Why does the NAPI use polling to drain the RX_buffer? The system has just generated a SoftIRQ and is reading the RX buffer, then why the polling?
Presumably, draining of the RX_Buffer via the softirq, will only happen from 1 specific RX_Buffer and not across multiple RX_Buffers? If so, then increasing the netdev_budget can delay the processing/draining of other RX_buffers? Or can this be mitigated by assigning different RX_buffers to different cores?
There are settings to ensure that HardIRQs are immediately raised and handled. However, SoftIRQs may be processed at a later time. Are there settings/configs to ensure that SoftIRQs related to network RX are also handled at top priority and without delays?
Upvotes: 4
Views: 6068
Reputation: 1656
I wrote a comprehensive blog post explaining the answers to your questions and everything else about tuning, optimizing, profiling, and understanding the entire Linux networking stack here.
Answers to your questions:
sofirqs raised by the driver while a softirq is processing do nothing. This is because the NAPI helper code first checks to see if NAPI is already running before attempting to raise the softirq. Even if the NAPI did not check, you can see from the softirq source that softirqs are implemented as a bit vector. This means a softirq can only be 1
(pending) or 0
(not pending). While it is set to 1
, additional calls to set it to 1
will have no effect.
The softirq is used to start the NAPI poll loop and to control the NAPI poll so it does not eat 100% of CPU usage. The NAPI poll loop is just a for loop, and the softirq code manages how much time it can spend and how much budget it has.
Each CPU processing packets can spend the full budget. So, if budget is set to 300, and you have 2 CPUs, each CPU can process 300 packets each for a total of 600. This is only true if your NIC supports multiple RX queues and you've distributed the IRQs to separate CPUs for processing. If your NIC doesn't, you can use Receive Packet Steering to help with this (RPS). See my blog post above for more information.

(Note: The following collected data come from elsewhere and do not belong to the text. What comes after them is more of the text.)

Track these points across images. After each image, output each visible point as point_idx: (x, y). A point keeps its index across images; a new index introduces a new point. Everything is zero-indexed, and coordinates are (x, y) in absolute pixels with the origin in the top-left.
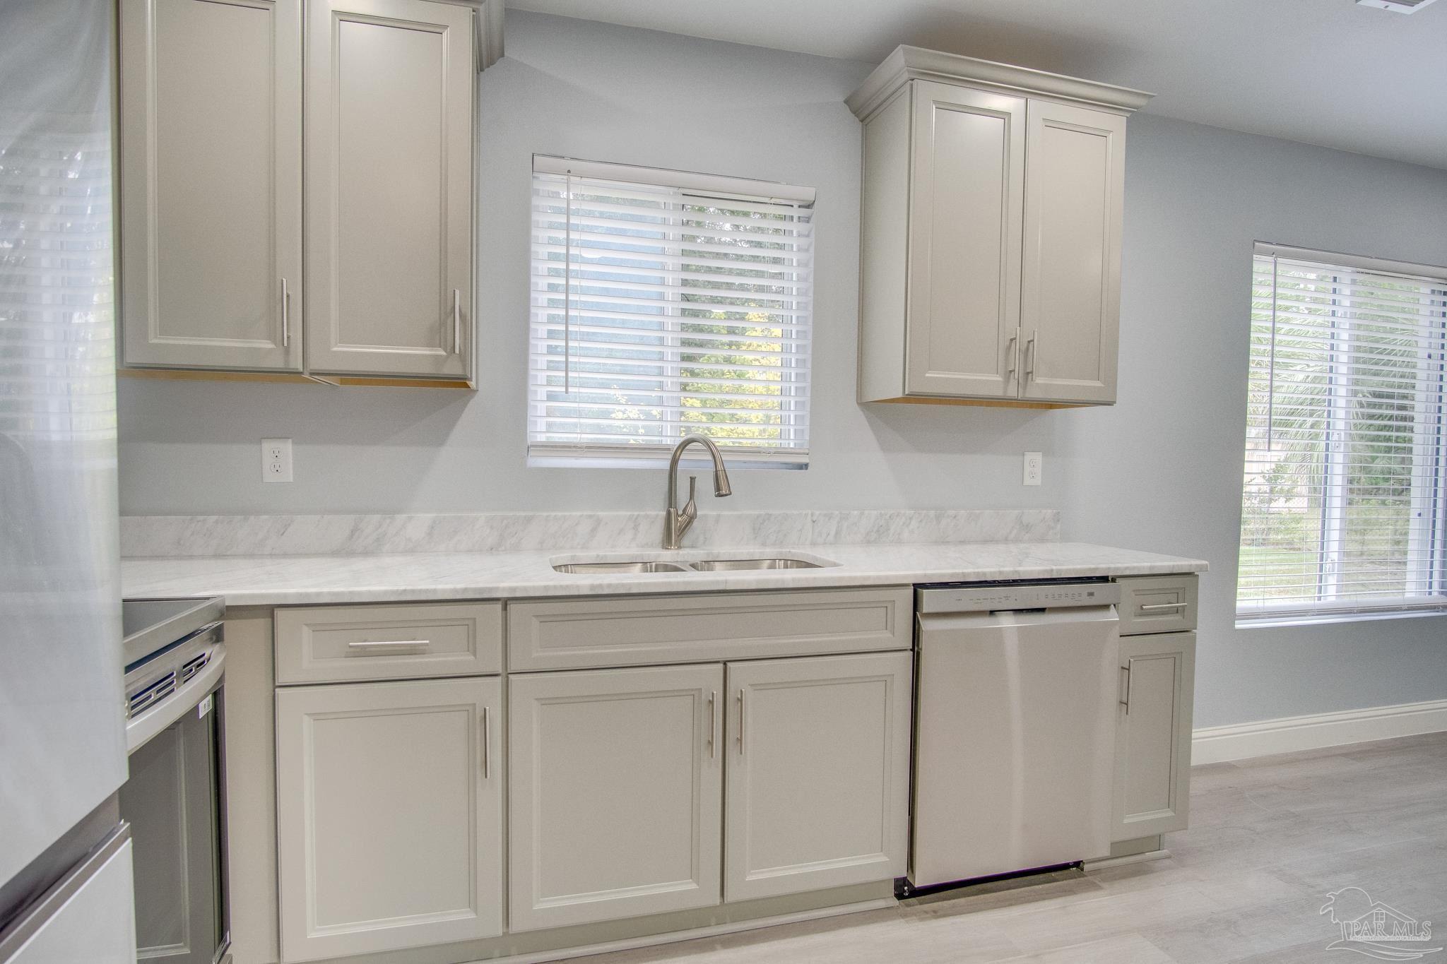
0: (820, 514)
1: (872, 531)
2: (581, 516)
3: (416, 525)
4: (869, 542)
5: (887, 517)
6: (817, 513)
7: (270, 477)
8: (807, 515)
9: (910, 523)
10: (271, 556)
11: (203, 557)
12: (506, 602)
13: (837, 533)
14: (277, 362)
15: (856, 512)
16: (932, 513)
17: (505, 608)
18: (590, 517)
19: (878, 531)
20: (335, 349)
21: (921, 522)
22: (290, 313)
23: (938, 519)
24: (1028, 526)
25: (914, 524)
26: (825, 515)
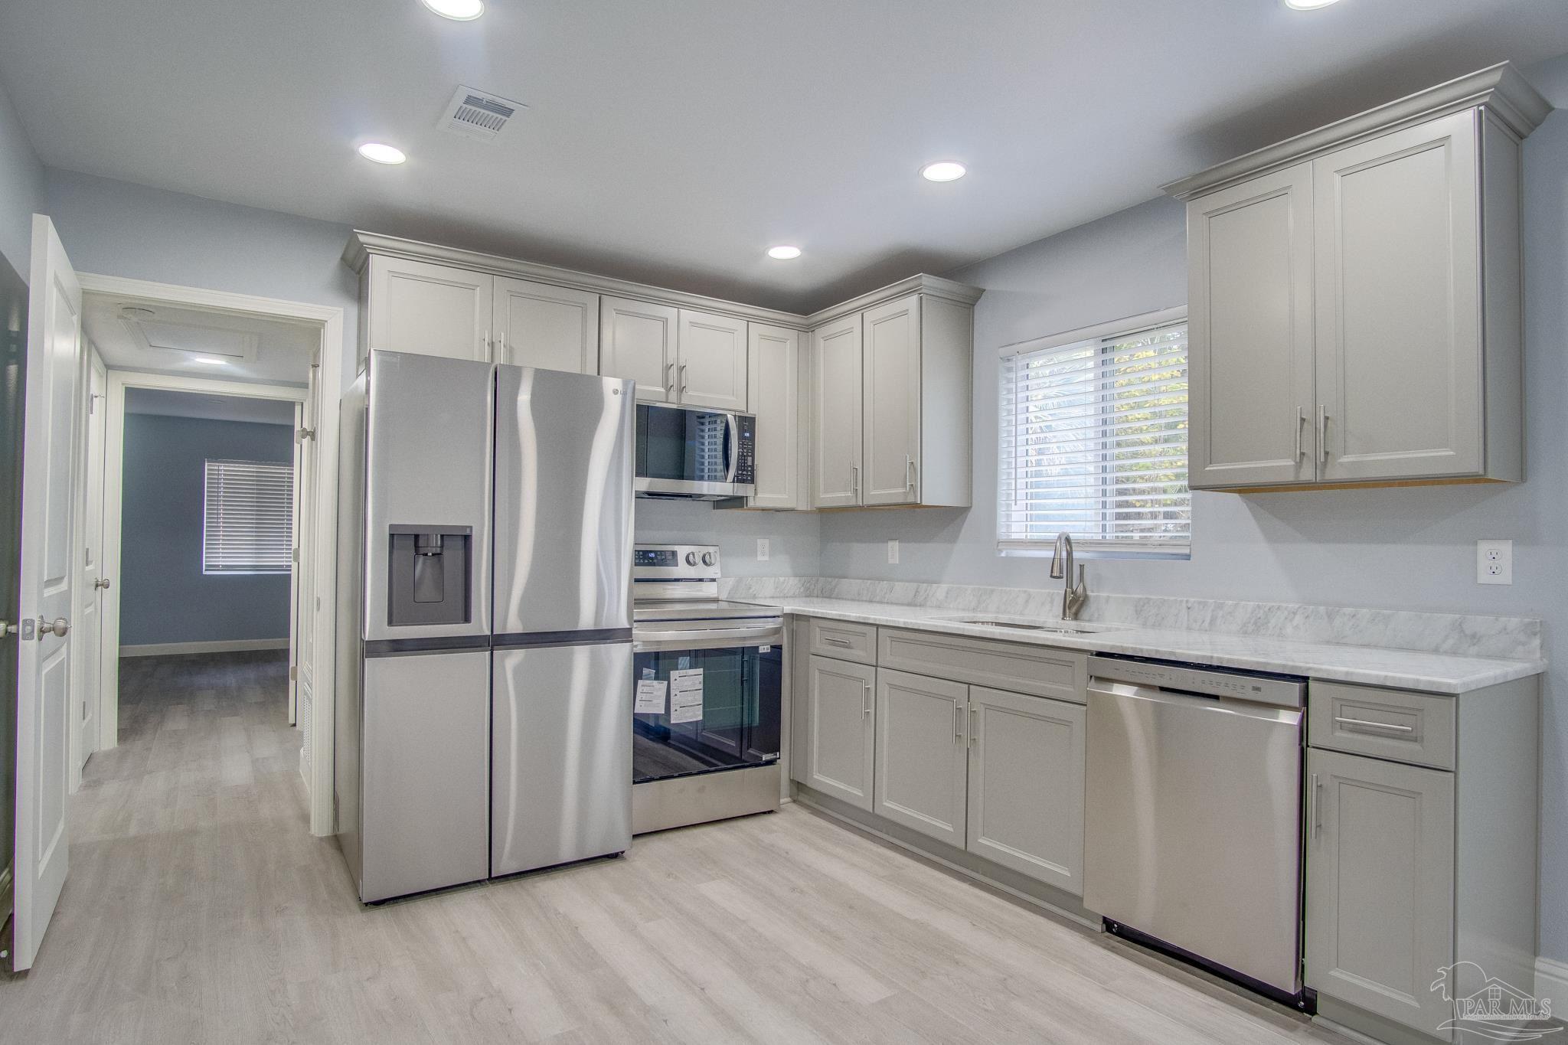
0: (1194, 602)
1: (1250, 622)
2: (1019, 591)
3: (940, 591)
4: (1245, 633)
5: (1266, 609)
6: (1192, 600)
7: (891, 561)
8: (1181, 601)
9: (1294, 618)
10: (887, 603)
11: (866, 601)
12: (878, 626)
13: (1213, 620)
14: (852, 503)
15: (1231, 602)
16: (1322, 609)
17: (877, 628)
18: (1025, 592)
19: (1255, 623)
21: (1307, 617)
22: (858, 476)
23: (1330, 616)
24: (1474, 636)
25: (1298, 619)
26: (1200, 603)
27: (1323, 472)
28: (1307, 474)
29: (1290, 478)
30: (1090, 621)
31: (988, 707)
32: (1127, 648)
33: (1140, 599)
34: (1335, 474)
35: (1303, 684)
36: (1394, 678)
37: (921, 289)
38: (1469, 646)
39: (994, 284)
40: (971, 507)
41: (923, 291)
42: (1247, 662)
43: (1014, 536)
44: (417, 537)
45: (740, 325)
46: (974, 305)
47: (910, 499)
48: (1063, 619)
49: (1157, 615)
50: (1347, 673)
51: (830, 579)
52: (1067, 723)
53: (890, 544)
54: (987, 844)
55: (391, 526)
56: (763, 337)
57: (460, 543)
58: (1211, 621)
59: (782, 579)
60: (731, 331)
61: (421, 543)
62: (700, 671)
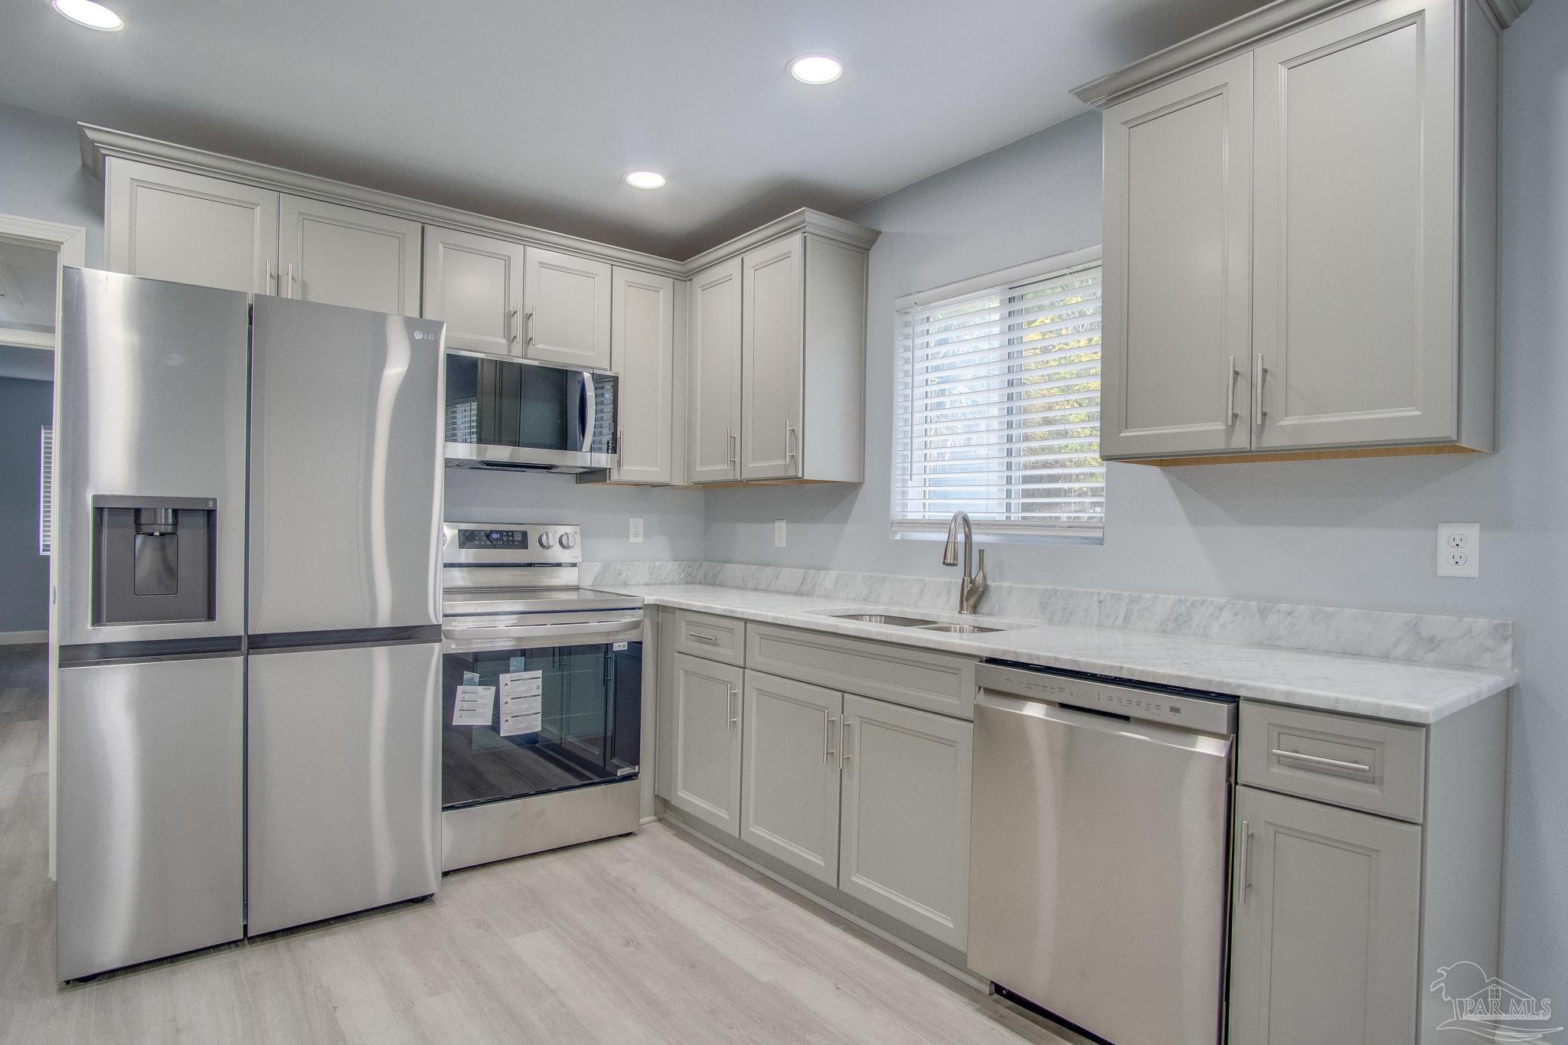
0: (1107, 594)
1: (1169, 619)
2: (914, 579)
3: (828, 580)
4: (1165, 632)
5: (1189, 604)
6: (1104, 592)
7: (777, 545)
8: (1093, 593)
9: (1219, 616)
10: (773, 591)
12: (746, 621)
13: (1128, 616)
14: (730, 477)
15: (1148, 595)
16: (1253, 604)
17: (746, 624)
18: (920, 580)
19: (1176, 620)
20: (751, 466)
21: (1236, 614)
22: (735, 447)
23: (1263, 613)
24: (1432, 639)
25: (1226, 616)
26: (1113, 595)
27: (1259, 438)
28: (1240, 441)
29: (1219, 445)
30: (990, 614)
31: (865, 720)
32: (1021, 654)
33: (1046, 590)
34: (1273, 440)
35: (1232, 705)
36: (1348, 702)
37: (805, 226)
38: (1426, 653)
39: (892, 226)
40: (863, 483)
41: (807, 229)
42: (1164, 676)
43: (911, 516)
44: (138, 512)
45: (603, 269)
46: (869, 250)
47: (791, 473)
48: (960, 612)
49: (1065, 609)
50: (1288, 693)
51: (714, 564)
52: (952, 744)
53: (777, 524)
54: (862, 884)
55: (96, 498)
56: (630, 284)
57: (202, 520)
58: (1125, 617)
59: (658, 564)
60: (591, 276)
61: (144, 519)
62: (539, 673)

No, there are no settings for this. Note that the softirqs run on the same CPU which raised them. So, if you set your hardirq handler for RX queue 1 to CPU 16, then the softirq will run on CPU 16. One thing you can do is: set your hardirqs to specific CPUs and set the application that will use that data to those same CPUs. Pin all other applications (like cron jobs, background tasks, etc) to other CPUs -- this ensures that only the hardirq handler, softirq, and application that will process the data can run.
If you desire extremely low latency network packet reads, you should try using a new Linux kernel networking feature called busy polling. It can be used to help minimize and reduce networking packet processing latency. Using this option will increase CPU usage.
Upvotes: 6